> Задания
(1) Прочитайте интервью о спектакле «Карамазовы». В каком театре, согласно интервью, три года назад был поставлен спектакль «Турандот»?
(2) Продолжите интервью о спектакле «Карамазовы», начиная с ответа на последний заданный в нём вопрос.

> Текст
^^^^

Комментарии участников:
— Есть ли что-то, что вы могли бы сказать по итогам скандала с «Карамазовыми»?
— Нет. Есть спектакль, который я сделал. Все остальное — шелуха.
— Почему для вас было так принципиально, чтобы этот спектакль вышел в первозданном виде?
— Это принципиально относительно любого спектакля. Просто у нас часто относятся к театру как к производству продукции массового потребления — как напиток, жвачка, сосиска. Но если продукт творческий, а не просто коммерческий, то вкладываешь в него силы, и не случайно делаешь его именно таким. Вкладываешь не только свой профессионализм в него и холодный расчет. Сократить спектакль — все равно, что от себя что-то отрезать, если кому-то не понравился твой нос, глаза, руки, ноги.
Конечно, глупо быть упертым идиотом, надо уметь признавать свои ошибки, слышать замечания. Уметь отстраниться, увидеть какие-то длинноты, ритмические провалы, исправлять ошибки. Я всегда правлю свои спектакли еще довольно долго после премьеры. Делаю сокращения, меняю решение отдельных сцен. И это нормальная практика — но я не могу делать то, что мной не осознано и мне претит. Я должен это делать сознательно, с ощущением, что улучшаю спектакль, а не убиваю его.
— Вообще, по вашей биографии складывается ощущение, что до определенного момента вы были готовы на какие-то компромиссы и только в последнее время от них отказались. С чем связан этот перелом и нужно ли сначала идти на уступки, чтобы заслужить себе право на полную свободу?
— Компромиссы мне всегда давались очень тяжело. У меня еще в ГИТИСе были проблемы со спектаклем, который я сделал на четвертом курсе. Я не могу назвать это компромиссами — в творчестве их просто быть не может, это совершенно неверная позиция. Это с одной стороны. С другой — происходило мое развитие. Дело не в том, что я себя все время придерживал, а потом вдруг — бабах! — и развернулся. Шел естественный процесс, постижение профессии, театрального контекста. И, наверно, с этим связано в том числе и возникновение разных напряженных ситуаций.
Хотя я должен сказать, что вообще-то не могу пожаловаться на какие-то особые сложности в моей жизни. Ни один из моих спектаклей не был снят с выпуска, и ни про один я не могу сказать, чтобы мне было стыдно, что я пошел на какие-то уступки. Всегда были договоренности, уступки взаимные, и мне жаловаться грех.
— Три года назад вы поставили в Театре Пушкина спектакль «Турандот», вокруг которого тоже был большой скандал. В итоге он прошел всего несколько раз и не при переполненных залах, после чего его закрыли. «Карамазовы», о которых многие отзываются примерно в том же духе, идут при переаншлагах и явно останутся в репертуаре. Что за это время так изменилось в зрителях, в вашем творчестве и в театральной ситуации?

^^^^

> Исходный материал
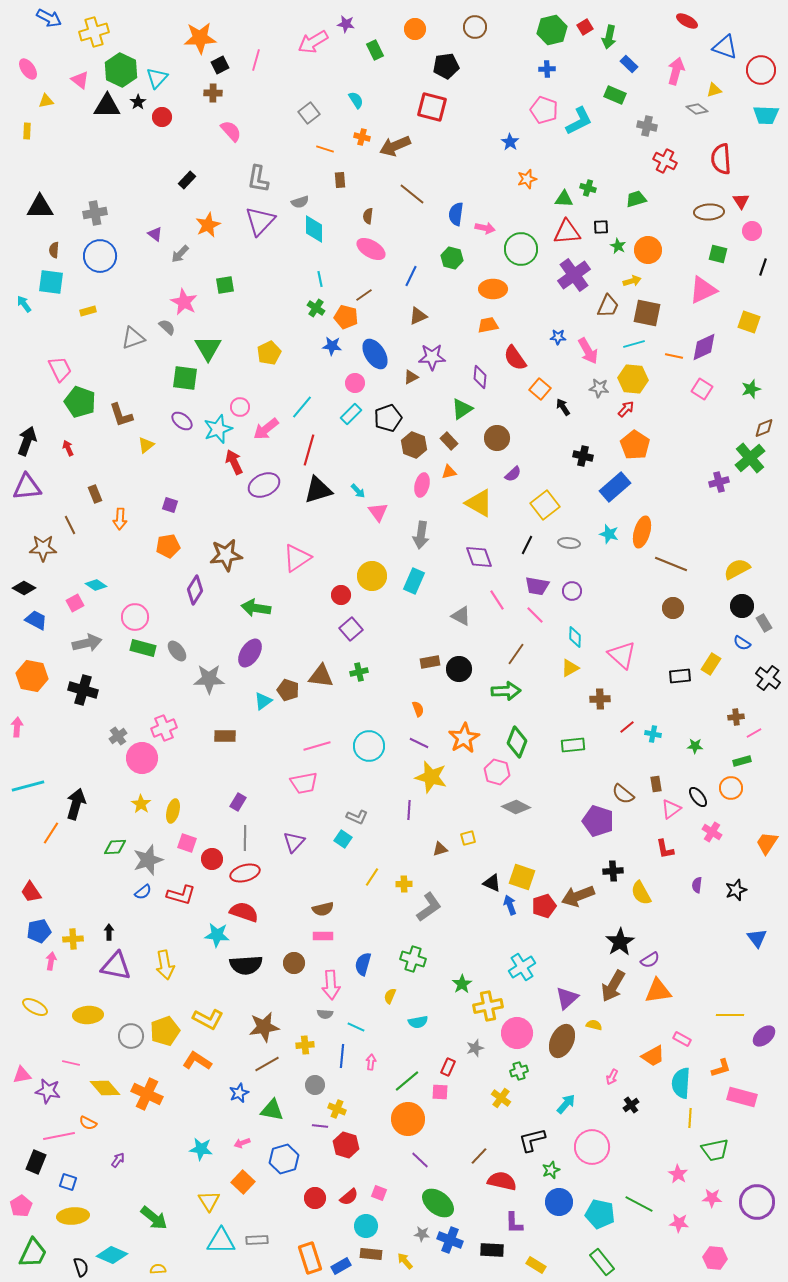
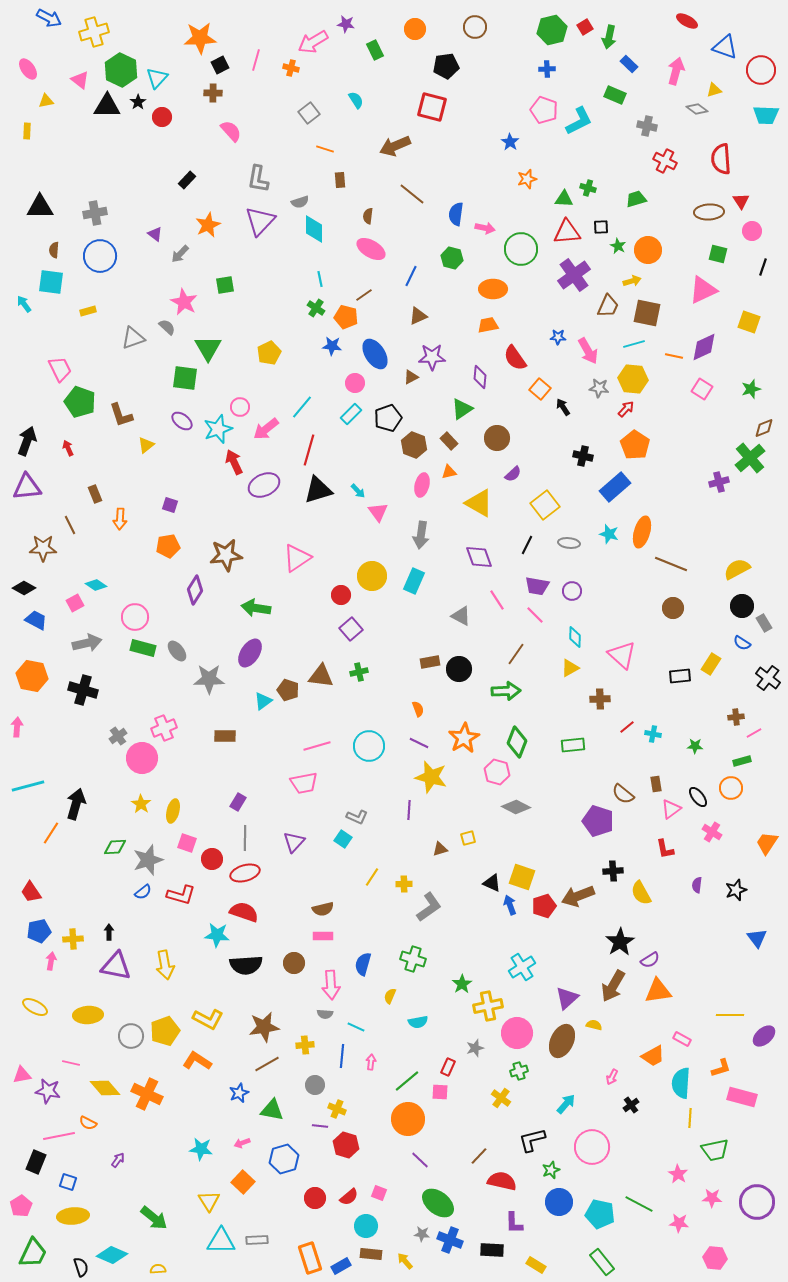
orange cross at (362, 137): moved 71 px left, 69 px up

^^^^

> Ответы к заданиям
(1) В Театре Пушкина.

(2)
— Я думаю, что «Турандот», если бы она была сделана сейчас, и теперь не была бы принята публикой. Может быть, к ней отнеслись бы уважительно, но об успехе не было бы и речи. А что касается критики, спектакль тогда тоже не был поддержан — пожали плечами все… Помню, в одной газете была статья о том, что этот спектакль — «черная метка», чтобы департамент культуры хорошо подумал, стоит ли давать мне деньги на новые постановки.
Не думаю, что за это время что-то сильно изменилось. Конечно, публика как-то воспитывается, формируется ее привычка к радикальным зрелищам. Но, наверно, и я нашел более адекватные, чем раньше, подходы к зрителям, научился их не совсем распугивать.
И еще важно, что «Турандот» была полностью асоциальным спектаклем, он был только про внутренние вещи. А все дальнейшие спектакли были так или иначе социально направлены. Говорили со зрителями не только о важных для меня вопросах, но и о нашей реальности — а значит, автоматически были гораздо более понятны.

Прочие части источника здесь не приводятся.